- _ИСХОДНЫЙ ТЕКСТ_:
Наутро в 6 часов мы выехали — папа, мама, Левик и я. Автомобиль повернул на Головинской мимо заветного дома моих друзей. У ворот спящего дома ждал Марик. Он помахал нам рукой, но я соскочил с машины, и мы крепко обнялись. Я не знал тогда, что видел его в последний раз. Через год в составе национальных войск, защищавших Армению от германо-турецкой армии, Марик погиб на фронте. Через год Закавказье отделилось от Советской России в виде особого Кавказского союза, и вскоре распалось на отдельные национальные республики, не признававшие власть московских большевиков.
Я не знал тогда, что увижу Катю только через несколько лет, после сложных перипетий, после ее жизни в Бельгии, где она окончила университет. Уже замужем за известным журналистом-писателем она приехала наконец в Москву, все еще красивая; но взгляд ее уже не светился прежним сиянием, а выдавал утомление и нервность.
Наш автомобиль прокатил по горным ущельям Грузии, взобрался по Млетскому подъему, прошел заваленный снегом перевал и помчался мимо вечного и невозмутимого Казбека, через прегражденную весенними обвалами дорогу по ущелью, вперед, на Север.

- _ИСХОДНЫЕ МАТЕРИАЛЫ_:
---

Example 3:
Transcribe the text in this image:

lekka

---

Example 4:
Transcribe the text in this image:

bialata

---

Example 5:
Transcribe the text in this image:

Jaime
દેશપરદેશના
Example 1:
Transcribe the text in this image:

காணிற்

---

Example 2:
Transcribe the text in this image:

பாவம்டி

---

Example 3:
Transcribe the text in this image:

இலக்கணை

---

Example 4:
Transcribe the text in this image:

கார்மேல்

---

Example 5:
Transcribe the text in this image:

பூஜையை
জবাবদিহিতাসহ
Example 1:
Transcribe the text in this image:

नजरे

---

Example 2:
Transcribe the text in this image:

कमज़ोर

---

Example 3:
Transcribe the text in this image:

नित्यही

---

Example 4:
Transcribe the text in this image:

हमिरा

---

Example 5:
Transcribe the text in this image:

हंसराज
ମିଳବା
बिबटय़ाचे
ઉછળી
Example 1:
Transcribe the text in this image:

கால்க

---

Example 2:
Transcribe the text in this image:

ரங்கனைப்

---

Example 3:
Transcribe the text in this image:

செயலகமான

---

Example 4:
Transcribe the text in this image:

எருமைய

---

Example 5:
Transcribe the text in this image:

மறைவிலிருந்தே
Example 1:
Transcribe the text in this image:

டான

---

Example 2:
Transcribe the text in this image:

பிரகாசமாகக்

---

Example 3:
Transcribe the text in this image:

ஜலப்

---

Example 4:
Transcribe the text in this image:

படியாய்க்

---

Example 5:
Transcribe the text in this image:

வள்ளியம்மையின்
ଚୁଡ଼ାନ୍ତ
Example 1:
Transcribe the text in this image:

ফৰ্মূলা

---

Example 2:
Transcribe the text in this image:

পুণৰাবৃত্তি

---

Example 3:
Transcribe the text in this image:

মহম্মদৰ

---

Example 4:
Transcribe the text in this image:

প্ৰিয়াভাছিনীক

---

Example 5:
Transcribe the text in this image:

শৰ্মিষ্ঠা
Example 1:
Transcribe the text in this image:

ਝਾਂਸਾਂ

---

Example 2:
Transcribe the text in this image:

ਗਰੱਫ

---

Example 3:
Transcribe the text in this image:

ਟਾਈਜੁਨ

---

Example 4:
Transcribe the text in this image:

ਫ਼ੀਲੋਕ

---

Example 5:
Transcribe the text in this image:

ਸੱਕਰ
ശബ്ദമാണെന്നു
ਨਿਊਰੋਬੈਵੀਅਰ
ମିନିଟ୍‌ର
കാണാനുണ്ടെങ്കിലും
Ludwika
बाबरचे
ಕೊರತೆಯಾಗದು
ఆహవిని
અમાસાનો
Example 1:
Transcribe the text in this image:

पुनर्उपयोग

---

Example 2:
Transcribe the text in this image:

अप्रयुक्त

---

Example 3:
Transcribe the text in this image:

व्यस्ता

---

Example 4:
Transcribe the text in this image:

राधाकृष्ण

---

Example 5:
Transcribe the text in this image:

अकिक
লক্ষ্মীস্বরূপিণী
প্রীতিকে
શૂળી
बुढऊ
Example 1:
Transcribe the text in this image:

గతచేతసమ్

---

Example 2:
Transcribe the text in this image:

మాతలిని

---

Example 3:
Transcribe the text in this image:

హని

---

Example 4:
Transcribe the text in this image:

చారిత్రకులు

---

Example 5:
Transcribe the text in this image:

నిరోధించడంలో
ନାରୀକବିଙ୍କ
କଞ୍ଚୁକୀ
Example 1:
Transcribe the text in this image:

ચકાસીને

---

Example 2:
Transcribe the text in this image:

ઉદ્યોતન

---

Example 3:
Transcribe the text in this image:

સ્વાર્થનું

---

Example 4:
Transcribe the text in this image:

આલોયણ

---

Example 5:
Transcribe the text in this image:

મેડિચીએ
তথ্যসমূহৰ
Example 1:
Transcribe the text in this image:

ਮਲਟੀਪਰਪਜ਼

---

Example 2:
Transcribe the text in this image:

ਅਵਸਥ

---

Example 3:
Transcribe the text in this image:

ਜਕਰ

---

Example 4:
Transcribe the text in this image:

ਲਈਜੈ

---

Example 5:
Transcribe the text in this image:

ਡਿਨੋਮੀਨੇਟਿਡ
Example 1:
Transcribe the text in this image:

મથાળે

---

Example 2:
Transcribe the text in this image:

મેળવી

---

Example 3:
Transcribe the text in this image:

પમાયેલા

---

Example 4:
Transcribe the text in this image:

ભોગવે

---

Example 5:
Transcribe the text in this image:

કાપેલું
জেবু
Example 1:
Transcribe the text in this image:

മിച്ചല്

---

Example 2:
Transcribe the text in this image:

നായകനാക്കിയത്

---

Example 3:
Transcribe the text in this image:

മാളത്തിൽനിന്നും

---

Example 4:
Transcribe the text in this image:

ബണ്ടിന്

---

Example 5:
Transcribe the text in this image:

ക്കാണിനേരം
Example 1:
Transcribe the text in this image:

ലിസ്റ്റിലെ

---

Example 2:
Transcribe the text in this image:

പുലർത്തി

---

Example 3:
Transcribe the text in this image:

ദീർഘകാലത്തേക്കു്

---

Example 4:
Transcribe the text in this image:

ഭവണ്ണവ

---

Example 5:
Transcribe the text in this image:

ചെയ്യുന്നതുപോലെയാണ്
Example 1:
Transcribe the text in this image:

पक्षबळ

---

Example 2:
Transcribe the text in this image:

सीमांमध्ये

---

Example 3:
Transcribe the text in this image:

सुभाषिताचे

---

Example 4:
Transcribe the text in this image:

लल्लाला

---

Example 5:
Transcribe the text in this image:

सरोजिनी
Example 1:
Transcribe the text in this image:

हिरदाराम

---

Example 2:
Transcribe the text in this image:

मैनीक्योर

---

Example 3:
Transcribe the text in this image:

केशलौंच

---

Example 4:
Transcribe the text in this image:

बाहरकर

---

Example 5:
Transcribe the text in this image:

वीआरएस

- _ЧТО НУЖНО СДЕЛАТЬ_:
(a) Выпишите все личные имена людей, которые встречаются в тексте о поездке на Север.
(b) Продолжите текст о поездке на Север, начиная сразу после его последнего предложения.
Материалы никак не связаны с текстом о поездке на Север.

- _ОТВЕТЫ К ЗАДАНИЯМ_:
(a) Левик, Марик, Катя.

(b)
Молодость есть молодость, и мне было грустно и весело одновременно.
Московский университет. Революция
Неожиданно для самого себя я поступил на медицинский факультет. Отец сказал мне, что можно знать историю и литературу, будучи врачом (были же врачами Чехов, Шиллер и Конан Дойл!), а время такое, что прежде всего требуется конкретная практическая специальность.
Лето 1917 года я провел в Красном Холме, жадно читая газеты многочисленных партий и следя за лавиной политических событий. Барско-интеллигентному, хотя и демократическому кругу, из которого я вышел, события вскоре стали казаться тревожными. Мужики поделили помещичьи земли, стали жечь оставленные хозяевами усадебные дома. Это, впрочем, казалось нам более или менее справедливым. Хуже было то, что вернувшиеся с фронта солдаты чувствовали себя господами положения; они входили в состав рабочих, крестьянских и солдатских депутатов и постоянно выдвигали различные крайние требования, казавшиеся нам демагогическими. Вскоре стало известно о приезде Ленина и готовившихся вооруженных выступлениях большевиков в Москве. Зловещие слухи о контрреволюции, растерянность партий, накалившаяся атмосфера социально-политических противоречий пришли на смену февральскому духу оптимизма и единения.
В Москве я поселился у дяди Сергея Александровича в Сытинском тупике, близ Страстной площади. Его дети — Любочка, Ася и Володя — раньше жили в Красном Холме, и между нами, детьми, были самые близкие отношения, а жена дяди, Любовь Николаевна, в свое время окунала меня, новорожденного, в купель. Теперь она была солисткой оперы Зимина, что давало мне возможность по вечерам по контрамаркам торчать в театре. И это было первым увлечением в Москве.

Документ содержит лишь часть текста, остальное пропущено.